◆ PROBLEM TO SOLVE
Reproduce the records verbatim from their beginning down to and including the line containing "speziellen Schaumstoff, et", omitting the pictures.
-----
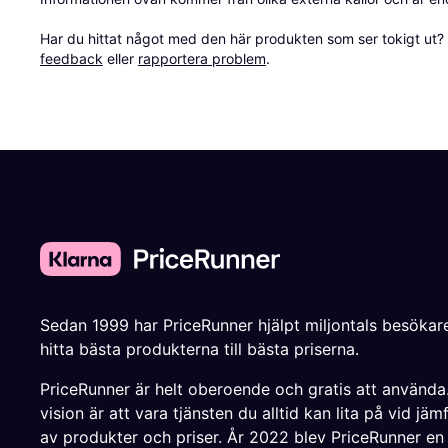
Har du hittat något med den här produkten som ser tokigt ut? E
feedback
 eller 
rapportera problem
.
Sedan 1999 har PriceRunner hjälpt miljontals besökare
hitta bästa produkterna till bästa priserna.
PriceRunner är helt oberoende och gratis att använda
vision är att vara tjänsten du alltid kan lita på vid jäm
av produkter och priser. År 2022 blev PriceRunner en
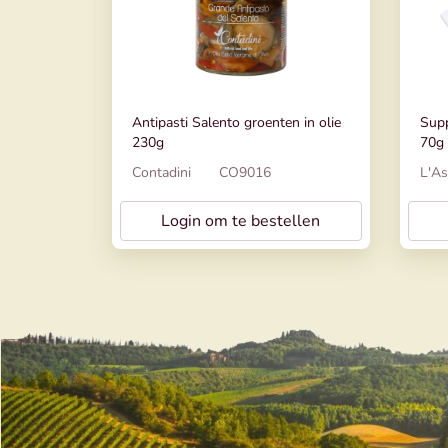
Antipasti Salento groenten in olie
Supp
230g
70g 
Contadini
CO9016
L'As
Login om te bestellen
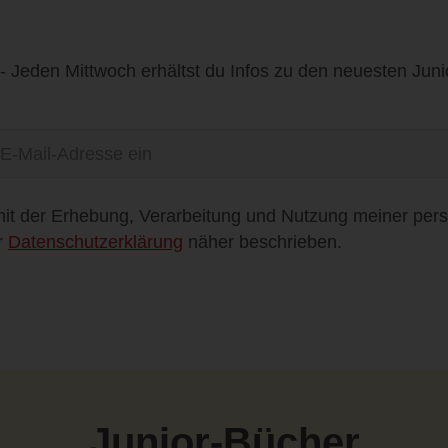
- Jeden Mittwoch erhältst du Infos zu den neuesten Jun
mit der Erhebung, Verarbeitung und Nutzung meiner pe
r
Datenschutzerklärung
näher beschrieben.
Junior-Bücher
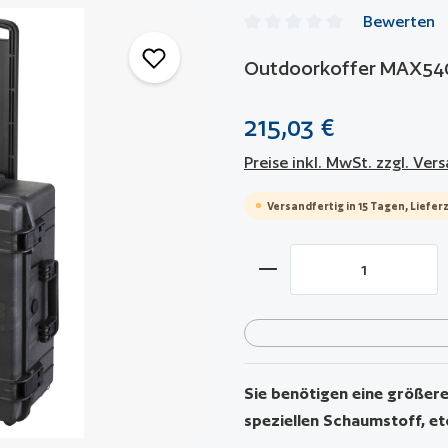
Bewerten
Durchschnittliche Bewertun
Outdoorkoffer MAX54
215,03 €
Preise inkl. MwSt. zzgl. Ve
Versandfertig in 15 Tagen, Lieferz
Produkt Anzahl: Gib 
Sie benötigen eine größere 
speziellen Schaumstoff, et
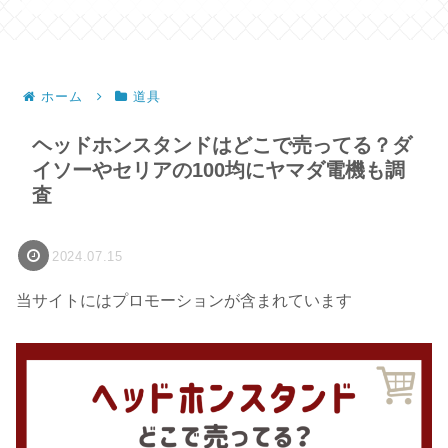
ホーム
道具
ヘッドホンスタンドはどこで売ってる？ダ
イソーやセリアの100均にヤマダ電機も調
査
2024.07.15
当サイトにはプロモーションが含まれています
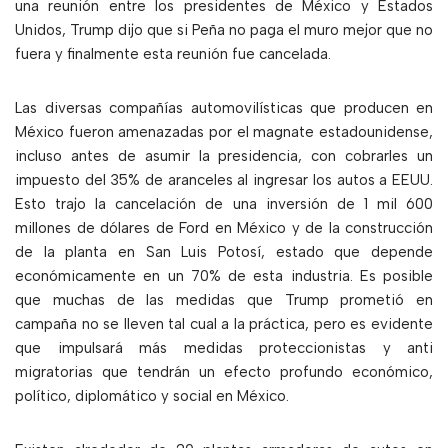
una reunión entre los presidentes de México y Estados
Unidos, Trump dijo que si Peña no paga el muro mejor que no
fuera y finalmente esta reunión fue cancelada.
Las diversas compañías automovilísticas que producen en
México fueron amenazadas por el magnate estadounidense,
incluso antes de asumir la presidencia, con cobrarles un
impuesto del 35% de aranceles al ingresar los autos a EEUU.
Esto trajo la cancelación de una inversión de 1 mil 600
millones de dólares de Ford en México y de la construcción
de la planta en San Luis Potosí, estado que depende
económicamente en un 70% de esta industria. Es posible
que muchas de las medidas que Trump prometió en
campaña no se lleven tal cual a la práctica, pero es evidente
que impulsará más medidas proteccionistas y anti
migratorias que tendrán un efecto profundo económico,
político, diplomático y social en México.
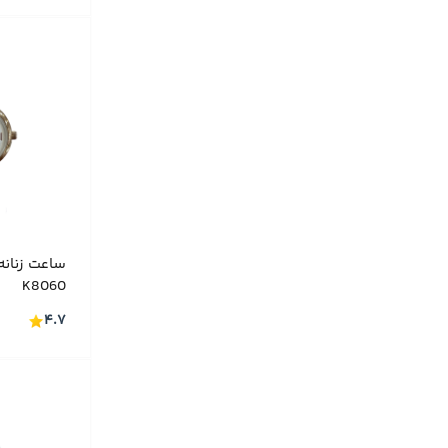
LOUIS FRRIER
(۸)
MASERATI
(۲۶)
MASIMO DUTTI
(۱۳)
Momentus
(۹)
ORIENT
(۳۶)
ORIENTAL
(۴۸)
PASNEW
(۷)
Q&Q
(۱۱)
ساعت زنانه
K8060
ROMANSON
(۱۰)
۴.۷
SEIKO
(۴۸)
Slazenger
(۴۷)
SWATCH
(۴)
SWISS ART
(۳۰۷)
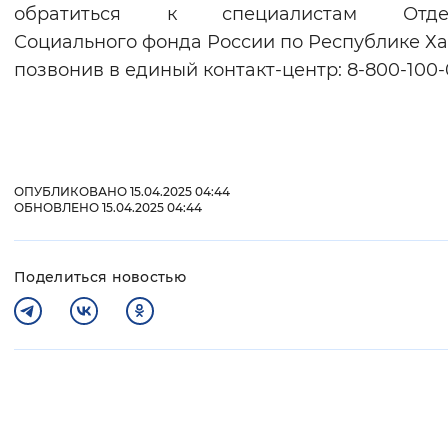
обратиться к специалистам Отде
Социального фонда России по Республике Ха
позвонив в единый контакт-центр: 8-800-100-
ОПУБЛИКОВАНО 15.04.2025 04:44
ОБНОВЛЕНО 15.04.2025 04:44
Поделиться новостью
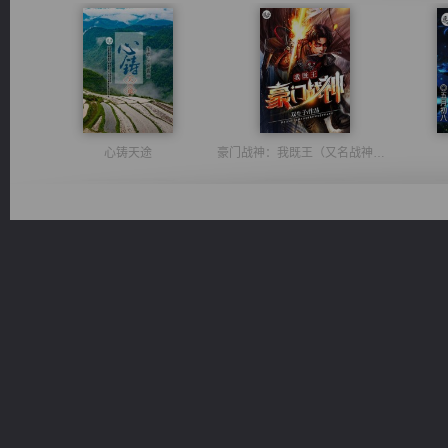
心铸天途
豪门战神：我既王（又名战神归来不败神婿修罗战神）
桃运无双：我的极品老婆
无敌从不死开始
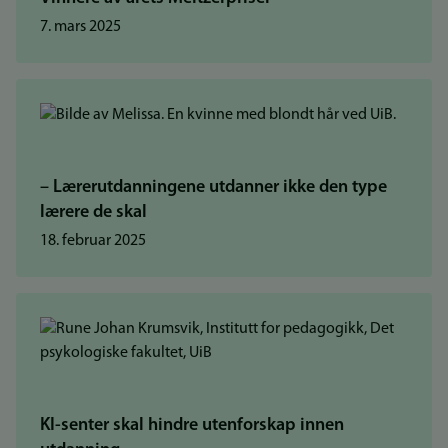
7. mars 2025
– Lærerutdanningene utdanner ikke den type
lærere de skal
18. februar 2025
KI-senter skal hindre utenforskap innen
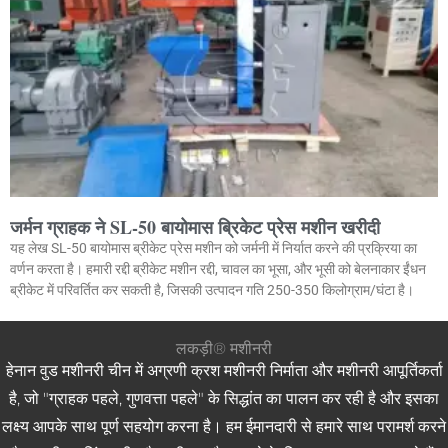
जर्मन ग्राहक ने SL-50 बायोमास ब्रिकेट प्रेस मशीन खरीदी
यह लेख SL-50 बायोमास ब्रीकेट प्रेस मशीन को जर्मनी में निर्यात करने की प्रक्रिया का
वर्णन करता है। हमारी रद्दी ब्रीकेट मशीन रद्दी, चावल का भूसा, और भूसी को बेलनाकार ईंधन
ब्रीकेट में परिवर्तित कर सकती है, जिसकी उत्पादन गति 250-350 किलोग्राम/घंटा है।
लकड़ी® मशीनरी
हेनान वुड मशीनरी चीन में अग्रणी क्रश मशीनरी निर्माता और मशीनरी आपूर्तिकर्ता
है, जो "ग्राहक पहले, गुणवत्ता पहले" के सिद्धांत का पालन कर रही है और इसका
लक्ष्य आपके साथ पूर्ण सहयोग करना है। हम ईमानदारी से हमारे साथ परामर्श करने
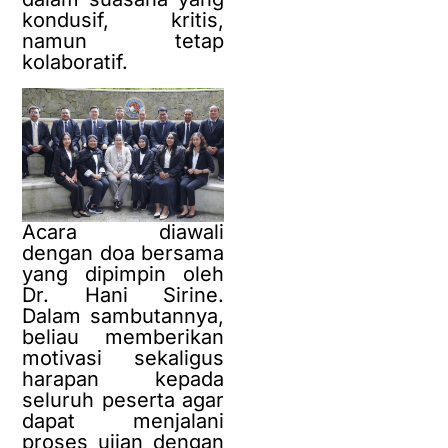
kondusif, kritis,
namun tetap
kolaboratif.
Acara diawali
dengan doa bersama
yang dipimpin oleh
Dr. Hani Sirine.
Dalam sambutannya,
beliau memberikan
motivasi sekaligus
harapan kepada
seluruh peserta agar
dapat menjalani
proses ujian dengan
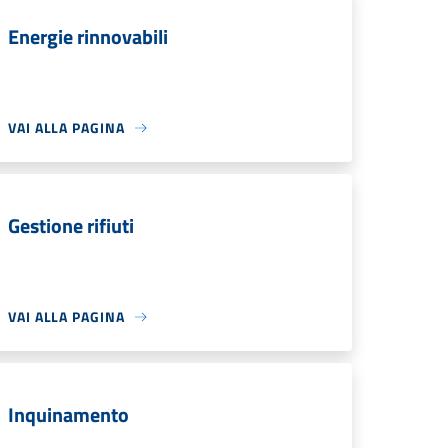
Energie rinnovabili
VAI ALLA PAGINA
Gestione rifiuti
VAI ALLA PAGINA
Inquinamento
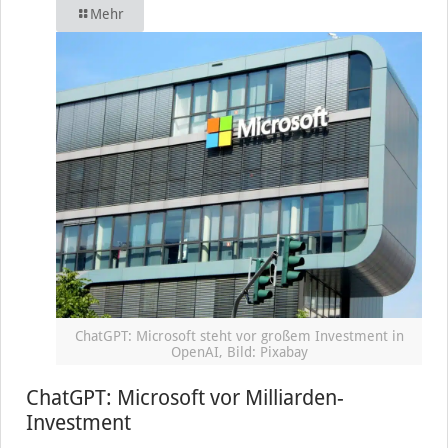
Mehr
ChatGPT: Microsoft steht vor großem Investment in
OpenAI, Bild: Pixabay
ChatGPT: Microsoft vor Milliarden-
Investment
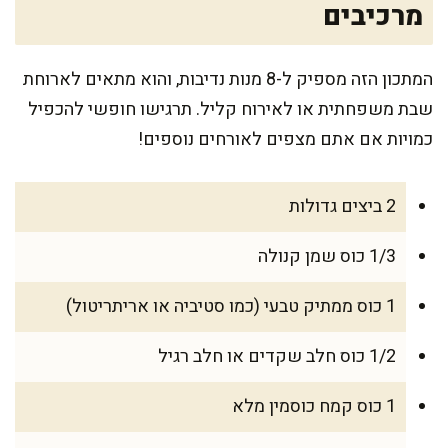
מרכיבים
המתכון הזה מספיק ל-8 מנות נדיבות, והוא מתאים לארוחת
שבת משפחתית או לאירוח קליל. תרגישו חופשי להכפיל
כמויות אם אתם מצפים לאורחים נוספים!
2 ביצים גדולות
1/3 כוס שמן קנולה
1 כוס ממתיק טבעי (כמו סטיביה או אריתריטול)
1/2 כוס חלב שקדים או חלב רגיל
1 כוס קמח כוסמין מלא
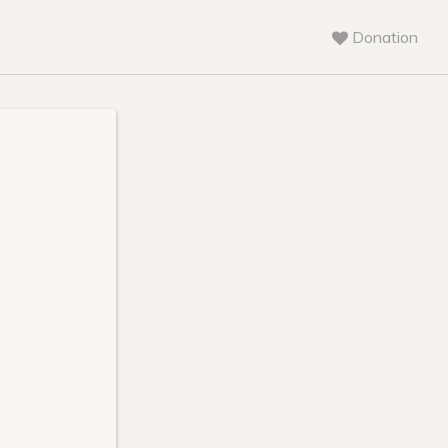
Donation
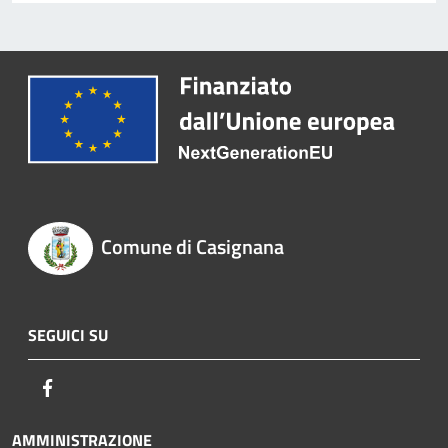
Comune di Casignana
SEGUICI SU
Facebook
AMMINISTRAZIONE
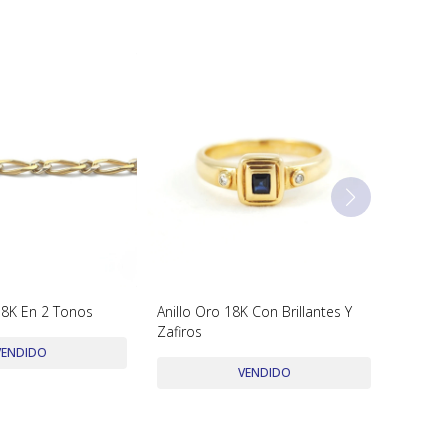
18K En 2 Tonos
Anillo Oro 18K Con Brillantes Y
Zafiros
VENDIDO
VENDIDO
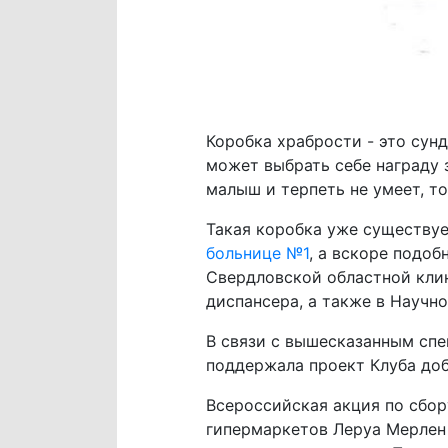
Коробка храбрости - это сун
может выбрать себе награду 
малыш и терпеть не умеет, т
Такая коробка уже существуе
больнице №1
, а вскоре подо
Свердловской областной кли
диспансера, а также в Научн
В связи с вышесказанным сп
поддержала проект Клуба доб
Всероссийская акция по сбор
гипермаркетов Леруа Мерлен б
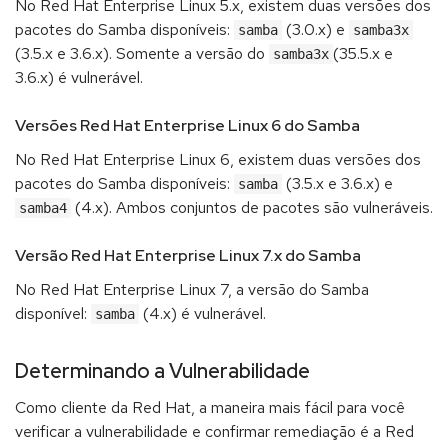
No Red Hat Enterprise Linux 5.x, existem duas versões dos
pacotes do Samba disponíveis:
(3.0.x) e
samba
samba3x
(3.5.x e 3.6.x). Somente a versão do
(35.5.x e
samba3x
3.6.x) é vulnerável.
Versões Red Hat Enterprise Linux 6 do Samba
No Red Hat Enterprise Linux 6, existem duas versões dos
pacotes do Samba disponíveis:
(3.5.x e 3.6.x) e
samba
(4.x). Ambos conjuntos de pacotes são vulneráveis.
samba4
Versão Red Hat Enterprise Linux 7.x do Samba
No Red Hat Enterprise Linux 7, a versão do Samba
disponível:
(4.x) é vulnerável.
samba
Determinando a Vulnerabilidade
Como cliente da Red Hat, a maneira mais fácil para você
verificar a vulnerabilidade e confirmar remediação é a Red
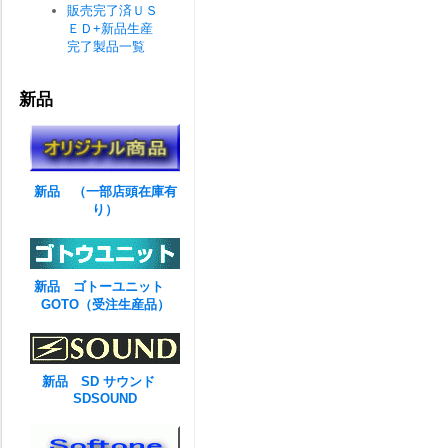
販売完了済ＵＳ
ＥＤ+新品生産
完了製品一覧
新品
新品 （一部店頭在庫有
り）
新品 ゴトーユニット
GOTO（受注生産品）
新品 SD サウンド
SDSOUND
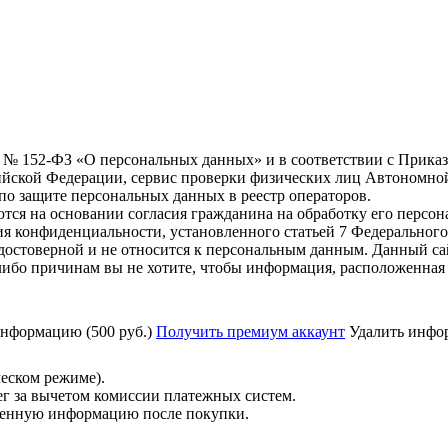
6 г. № 152-ФЗ «О персональных данных» и в соответствии с Прика
йской Федерации, сервис проверки физических лиц Автономно
о защите персональных данных в реестр операторов.
тся на основании согласия гражданина на обработку его персо
вания конфиденциальности, установленного статьей 7 Федерально
остоверной и не относится к персональным данным. Данный са
либо причинам вы не хотите, чтобы информация, расположенная 
нформацию (500 руб.)
Получить премиум аккаунт
Удалить инфор
ческом режиме).
ег за вычетом комиссии платежных систем.
ученную информацию после покупки.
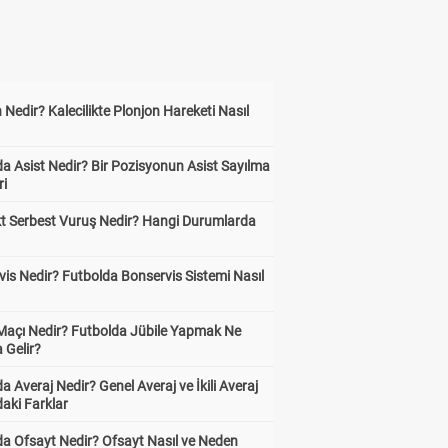
 Nedir? Kalecilikte Plonjon Hareketi Nasıl
?
a Asist Nedir? Bir Pozisyonun Asist Sayılma
ri
kt Serbest Vuruş Nedir? Hangi Durumlarda
is Nedir? Futbolda Bonservis Sistemi Nasıl
 Maçı Nedir? Futbolda Jübile Yapmak Ne
 Gelir?
a Averaj Nedir? Genel Averaj ve İkili Averaj
aki Farklar
da Ofsayt Nedir? Ofsayt Nasıl ve Neden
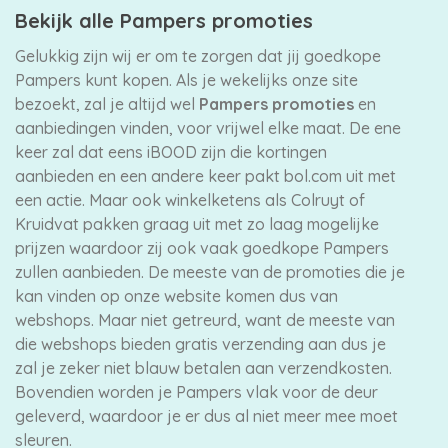
Bekijk alle Pampers promoties
Gelukkig zijn wij er om te zorgen dat jij goedkope
Pampers kunt kopen. Als je wekelijks onze site
bezoekt, zal je altijd wel
Pampers promoties
en
aanbiedingen vinden, voor vrijwel elke maat. De ene
keer zal dat eens iBOOD zijn die kortingen
aanbieden en een andere keer pakt bol.com uit met
een actie. Maar ook winkelketens als Colruyt of
Kruidvat pakken graag uit met zo laag mogelijke
prijzen waardoor zij ook vaak goedkope Pampers
zullen aanbieden. De meeste van de promoties die je
kan vinden op onze website komen dus van
webshops. Maar niet getreurd, want de meeste van
die webshops bieden gratis verzending aan dus je
zal je zeker niet blauw betalen aan verzendkosten.
Bovendien worden je Pampers vlak voor de deur
geleverd, waardoor je er dus al niet meer mee moet
sleuren.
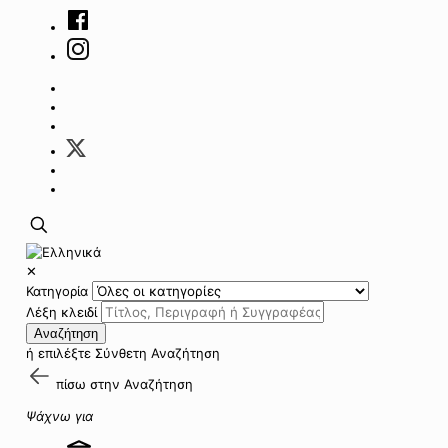
✕
Κατηγορία
Λέξη κλειδί
Αναζήτηση
ή επιλέξτε
Σύνθετη Αναζήτηση
πίσω στην
Αναζήτηση
Ψάχνω για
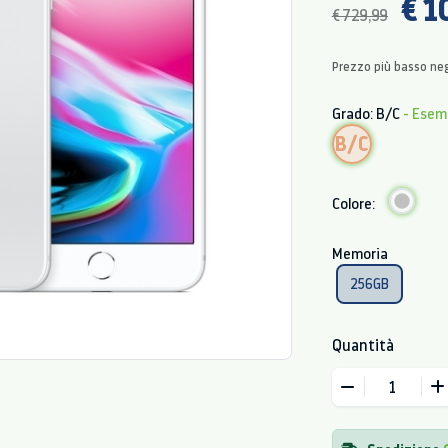
€ 1
€ 729,99
Prezzo più basso neg
Grado: B/C
- Esem
B/C
Colore:
Memoria
256GB
Quantità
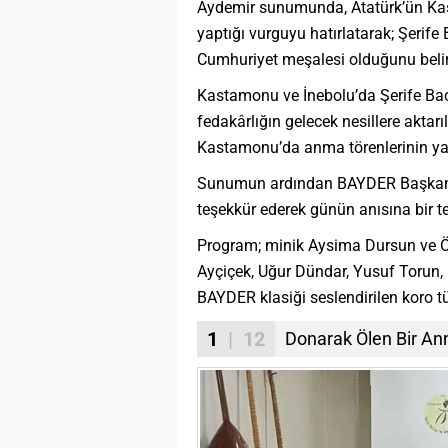
Aydemir sunumunda, Atatürk’ün Kas
yaptığı vurguyu hatırlatarak; Şerife
Cumhuriyet meşalesi olduğunu belirt
Kastamonu ve İnebolu’da Şerife Bac
fedakârlığın gelecek nesillere aktar
Kastamonu’da anma törenlerinin ya
Sunumun ardından BAYDER Başkanı
teşekkür ederek günün anısına bir te
Program; minik Aysima Dursun ve Önd
Ayçiçek, Uğur Dündar, Yusuf Torun, 
BAYDER klasiği seslendirilen koro tü
1
| 12
Donarak Ölen Bir Ann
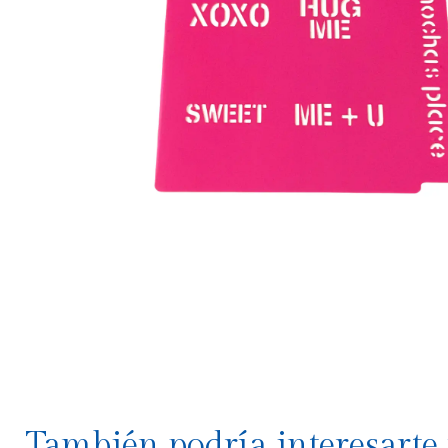
También podría interesarte 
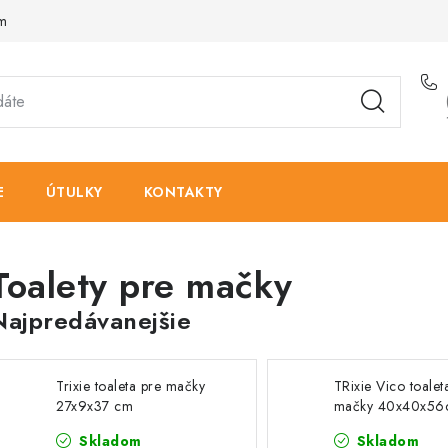
am
E
ÚTULKY
KONTAKTY
Toalety pre mačky
Najpredávanejšie
Trixie toaleta pre mačky
TRixie Vico toalet
27x9x37 cm
mačky 40x40x56
Skladom
Skladom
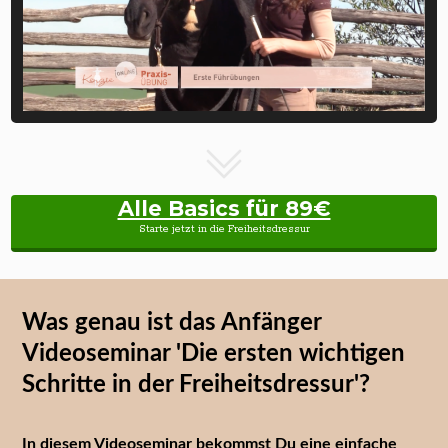
Alle Basics für 89€
Starte jetzt in die Freiheitsdressur
Was genau ist das Anfänger
Videoseminar 'Die ersten wichtigen
Schritte in der Freiheitsdressur'?
In diesem Videoseminar bekommst Du eine einfache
-----
◆ EXERCISE SOLUTION
Har du hittat något med den här produkten som ser tokigt ut? E
feedback
 eller 
rapportera problem
.
Sedan 1999 har PriceRunner hjälpt miljontals besökare
hitta bästa produkterna till bästa priserna.
PriceRunner är helt oberoende och gratis att använda
vision är att vara tjänsten du alltid kan lita på vid jäm
av produkter och priser. År 2022 blev PriceRunner en
Antipasti Salento groenten in olie
Supp
230g
70g 
Contadini
CO9016
L'As
Login om te bestellen
- Jeden Mittwoch erhältst du Infos zu den neuesten Jun
mit der Erhebung, Verarbeitung und Nutzung meiner pe
r
Datenschutzerklärung
näher beschrieben.
Junior-Bücher
Bewerten
Durchschnittliche Bewertun
Outdoorkoffer MAX54
215,03 €
Preise inkl. MwSt. zzgl. Ve
Versandfertig in 15 Tagen, Lieferz
Produkt Anzahl: Gib 
Sie benötigen eine größere 
speziellen Schaumstoff, et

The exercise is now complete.